» YOUR TASK
Reproduce the entries below from their beginning through the line containing "podmínkami ochrany", with both ends included.

■ ■ ■ ■

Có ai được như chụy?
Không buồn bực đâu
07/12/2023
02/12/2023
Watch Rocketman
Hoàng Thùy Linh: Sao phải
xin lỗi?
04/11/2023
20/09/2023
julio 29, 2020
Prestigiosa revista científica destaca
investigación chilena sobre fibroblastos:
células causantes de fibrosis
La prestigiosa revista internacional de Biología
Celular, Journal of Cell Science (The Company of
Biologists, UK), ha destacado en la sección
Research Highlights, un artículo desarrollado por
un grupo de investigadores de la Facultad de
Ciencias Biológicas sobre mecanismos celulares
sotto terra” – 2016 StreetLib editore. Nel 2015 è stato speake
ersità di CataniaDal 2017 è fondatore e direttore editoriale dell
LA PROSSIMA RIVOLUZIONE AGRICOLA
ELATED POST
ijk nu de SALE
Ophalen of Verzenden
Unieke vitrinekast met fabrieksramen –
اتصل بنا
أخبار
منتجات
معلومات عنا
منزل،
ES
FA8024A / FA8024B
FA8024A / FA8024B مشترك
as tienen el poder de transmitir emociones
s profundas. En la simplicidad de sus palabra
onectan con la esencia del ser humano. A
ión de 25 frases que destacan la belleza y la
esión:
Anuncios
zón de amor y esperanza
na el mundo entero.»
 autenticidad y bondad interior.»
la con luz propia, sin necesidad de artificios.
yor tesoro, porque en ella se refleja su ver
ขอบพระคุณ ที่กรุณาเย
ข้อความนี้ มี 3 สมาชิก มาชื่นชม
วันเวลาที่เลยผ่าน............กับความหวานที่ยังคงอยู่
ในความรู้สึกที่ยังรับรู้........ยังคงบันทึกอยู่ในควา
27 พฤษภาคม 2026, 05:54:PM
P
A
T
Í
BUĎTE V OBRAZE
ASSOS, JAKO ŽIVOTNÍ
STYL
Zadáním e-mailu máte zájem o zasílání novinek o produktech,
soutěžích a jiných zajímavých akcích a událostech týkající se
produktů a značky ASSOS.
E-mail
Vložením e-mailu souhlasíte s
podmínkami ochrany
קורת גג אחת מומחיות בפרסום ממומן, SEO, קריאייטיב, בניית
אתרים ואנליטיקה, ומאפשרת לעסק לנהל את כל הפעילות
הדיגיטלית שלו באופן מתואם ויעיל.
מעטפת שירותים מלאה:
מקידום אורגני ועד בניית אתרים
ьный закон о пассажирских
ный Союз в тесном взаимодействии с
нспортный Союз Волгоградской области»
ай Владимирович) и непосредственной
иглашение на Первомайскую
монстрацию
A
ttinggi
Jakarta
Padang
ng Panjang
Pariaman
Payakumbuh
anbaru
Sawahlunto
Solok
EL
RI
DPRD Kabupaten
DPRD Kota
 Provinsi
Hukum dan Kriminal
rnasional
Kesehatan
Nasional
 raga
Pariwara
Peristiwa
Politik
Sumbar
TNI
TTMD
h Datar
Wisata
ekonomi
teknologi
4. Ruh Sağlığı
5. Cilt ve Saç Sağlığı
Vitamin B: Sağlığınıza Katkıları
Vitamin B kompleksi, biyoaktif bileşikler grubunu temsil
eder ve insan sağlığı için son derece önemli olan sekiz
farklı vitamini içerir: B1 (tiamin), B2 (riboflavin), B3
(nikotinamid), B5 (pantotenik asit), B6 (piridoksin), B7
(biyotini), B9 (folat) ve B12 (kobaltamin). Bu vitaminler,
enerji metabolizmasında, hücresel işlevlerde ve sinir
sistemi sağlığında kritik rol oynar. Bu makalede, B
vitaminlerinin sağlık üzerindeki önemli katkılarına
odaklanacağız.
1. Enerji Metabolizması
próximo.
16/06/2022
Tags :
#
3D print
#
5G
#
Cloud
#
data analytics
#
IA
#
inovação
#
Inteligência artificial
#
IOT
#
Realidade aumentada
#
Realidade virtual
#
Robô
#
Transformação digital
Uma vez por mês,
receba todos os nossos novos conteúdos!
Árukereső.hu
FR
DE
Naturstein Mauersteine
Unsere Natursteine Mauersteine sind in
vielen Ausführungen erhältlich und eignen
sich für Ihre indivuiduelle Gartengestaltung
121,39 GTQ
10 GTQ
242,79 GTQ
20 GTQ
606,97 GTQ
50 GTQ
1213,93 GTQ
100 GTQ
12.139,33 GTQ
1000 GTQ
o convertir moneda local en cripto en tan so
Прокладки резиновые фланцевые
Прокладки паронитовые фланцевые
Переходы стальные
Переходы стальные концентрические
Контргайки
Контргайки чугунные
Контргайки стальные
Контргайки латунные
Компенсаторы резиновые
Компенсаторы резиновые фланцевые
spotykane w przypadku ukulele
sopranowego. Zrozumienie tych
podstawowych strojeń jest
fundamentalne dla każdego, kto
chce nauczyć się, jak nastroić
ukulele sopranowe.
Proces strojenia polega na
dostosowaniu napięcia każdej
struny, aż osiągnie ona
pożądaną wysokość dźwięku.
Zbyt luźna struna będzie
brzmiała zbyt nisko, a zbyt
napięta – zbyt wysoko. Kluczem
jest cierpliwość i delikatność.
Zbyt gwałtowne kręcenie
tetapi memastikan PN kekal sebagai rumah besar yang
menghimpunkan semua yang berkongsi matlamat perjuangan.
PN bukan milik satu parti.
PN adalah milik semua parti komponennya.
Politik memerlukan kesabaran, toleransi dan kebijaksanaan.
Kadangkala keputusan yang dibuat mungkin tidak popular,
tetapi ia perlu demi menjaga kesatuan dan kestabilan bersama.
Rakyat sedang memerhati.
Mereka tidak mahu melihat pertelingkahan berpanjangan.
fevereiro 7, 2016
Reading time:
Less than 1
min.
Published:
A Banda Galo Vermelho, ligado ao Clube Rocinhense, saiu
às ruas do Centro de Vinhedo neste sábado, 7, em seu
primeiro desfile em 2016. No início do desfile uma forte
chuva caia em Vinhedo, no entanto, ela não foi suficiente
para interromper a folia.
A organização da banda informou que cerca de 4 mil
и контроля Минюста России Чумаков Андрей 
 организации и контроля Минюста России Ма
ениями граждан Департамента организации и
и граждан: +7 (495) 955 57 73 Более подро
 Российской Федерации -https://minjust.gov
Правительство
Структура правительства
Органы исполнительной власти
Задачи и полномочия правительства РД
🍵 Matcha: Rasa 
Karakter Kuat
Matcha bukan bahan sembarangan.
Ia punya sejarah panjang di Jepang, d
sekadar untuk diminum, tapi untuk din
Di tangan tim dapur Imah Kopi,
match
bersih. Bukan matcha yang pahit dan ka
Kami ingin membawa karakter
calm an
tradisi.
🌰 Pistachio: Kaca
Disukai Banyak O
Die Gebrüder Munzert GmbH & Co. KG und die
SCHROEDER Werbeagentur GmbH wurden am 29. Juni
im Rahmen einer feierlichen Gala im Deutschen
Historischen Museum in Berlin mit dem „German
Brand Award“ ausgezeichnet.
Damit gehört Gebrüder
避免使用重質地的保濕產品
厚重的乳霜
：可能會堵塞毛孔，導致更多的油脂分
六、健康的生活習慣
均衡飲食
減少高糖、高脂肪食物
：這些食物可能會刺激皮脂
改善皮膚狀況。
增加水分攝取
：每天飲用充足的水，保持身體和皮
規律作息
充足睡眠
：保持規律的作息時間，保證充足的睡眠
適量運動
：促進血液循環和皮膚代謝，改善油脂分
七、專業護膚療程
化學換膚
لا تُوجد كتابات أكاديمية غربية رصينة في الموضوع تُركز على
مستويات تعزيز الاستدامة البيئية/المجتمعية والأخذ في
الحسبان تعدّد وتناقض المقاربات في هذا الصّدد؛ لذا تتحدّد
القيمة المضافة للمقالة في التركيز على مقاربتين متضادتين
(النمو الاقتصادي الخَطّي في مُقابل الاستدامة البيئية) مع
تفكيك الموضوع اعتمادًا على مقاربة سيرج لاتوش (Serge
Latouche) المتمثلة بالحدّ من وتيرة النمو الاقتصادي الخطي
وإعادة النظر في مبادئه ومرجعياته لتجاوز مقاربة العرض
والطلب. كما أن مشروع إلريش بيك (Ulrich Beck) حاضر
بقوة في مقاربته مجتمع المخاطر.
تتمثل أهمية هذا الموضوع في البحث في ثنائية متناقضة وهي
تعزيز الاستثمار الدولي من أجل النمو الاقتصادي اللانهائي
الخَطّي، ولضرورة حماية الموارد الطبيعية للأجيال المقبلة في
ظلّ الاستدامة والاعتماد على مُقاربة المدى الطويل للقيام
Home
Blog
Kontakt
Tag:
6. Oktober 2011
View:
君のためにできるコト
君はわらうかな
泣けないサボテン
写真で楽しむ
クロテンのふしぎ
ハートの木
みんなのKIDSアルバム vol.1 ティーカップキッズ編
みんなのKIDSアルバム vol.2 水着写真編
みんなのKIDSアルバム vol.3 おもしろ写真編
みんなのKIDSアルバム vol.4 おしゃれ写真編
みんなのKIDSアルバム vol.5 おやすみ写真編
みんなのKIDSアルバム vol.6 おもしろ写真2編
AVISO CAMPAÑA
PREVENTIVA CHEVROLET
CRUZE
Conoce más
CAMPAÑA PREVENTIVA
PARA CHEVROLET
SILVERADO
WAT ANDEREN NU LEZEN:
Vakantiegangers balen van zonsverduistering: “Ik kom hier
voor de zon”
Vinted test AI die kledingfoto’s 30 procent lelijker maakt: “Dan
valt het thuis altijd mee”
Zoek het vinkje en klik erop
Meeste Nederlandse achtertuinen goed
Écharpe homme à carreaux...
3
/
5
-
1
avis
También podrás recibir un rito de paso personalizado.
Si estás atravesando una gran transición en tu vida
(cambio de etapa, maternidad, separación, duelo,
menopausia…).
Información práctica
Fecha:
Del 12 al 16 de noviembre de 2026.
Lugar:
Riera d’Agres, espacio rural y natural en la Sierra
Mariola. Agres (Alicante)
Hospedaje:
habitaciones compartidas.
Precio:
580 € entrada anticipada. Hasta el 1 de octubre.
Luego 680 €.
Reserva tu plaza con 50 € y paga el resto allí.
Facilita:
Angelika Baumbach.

■ ■ ■ ■

» EXERCISE RESPONSE
Có ai được như chụy?
Không buồn bực đâu
07/12/2023
02/12/2023
Watch Rocketman
Hoàng Thùy Linh: Sao phải
xin lỗi?
04/11/2023
20/09/2023
julio 29, 2020
Prestigiosa revista científica destaca
investigación chilena sobre fibroblastos:
células causantes de fibrosis
La prestigiosa revista internacional de Biología
Celular, Journal of Cell Science (The Company of
Biologists, UK), ha destacado en la sección
Research Highlights, un artículo desarrollado por
un grupo de investigadores de la Facultad de
Ciencias Biológicas sobre mecanismos celulares
sotto terra” – 2016 StreetLib editore. Nel 2015 è stato speake
ersità di CataniaDal 2017 è fondatore e direttore editoriale dell
LA PROSSIMA RIVOLUZIONE AGRICOLA
ELATED POST
ijk nu de SALE
Ophalen of Verzenden
Unieke vitrinekast met fabrieksramen –
اتصل بنا
أخبار
منتجات
معلومات عنا
منزل،
ES
FA8024A / FA8024B
FA8024A / FA8024B مشترك
as tienen el poder de transmitir emociones
s profundas. En la simplicidad de sus palabra
onectan con la esencia del ser humano. A
ión de 25 frases que destacan la belleza y la
esión:
Anuncios
zón de amor y esperanza
na el mundo entero.»
 autenticidad y bondad interior.»
la con luz propia, sin necesidad de artificios.
yor tesoro, porque en ella se refleja su ver
ขอบพระคุณ ที่กรุณาเย
ข้อความนี้ มี 3 สมาชิก มาชื่นชม
วันเวลาที่เลยผ่าน............กับความหวานที่ยังคงอยู่
ในความรู้สึกที่ยังรับรู้........ยังคงบันทึกอยู่ในควา
27 พฤษภาคม 2026, 05:54:PM
P
A
T
Í
BUĎTE V OBRAZE
ASSOS, JAKO ŽIVOTNÍ
STYL
Zadáním e-mailu máte zájem o zasílání novinek o produktech,
soutěžích a jiných zajímavých akcích a událostech týkající se
produktů a značky ASSOS.
E-mail
Vložením e-mailu souhlasíte s
podmínkami ochrany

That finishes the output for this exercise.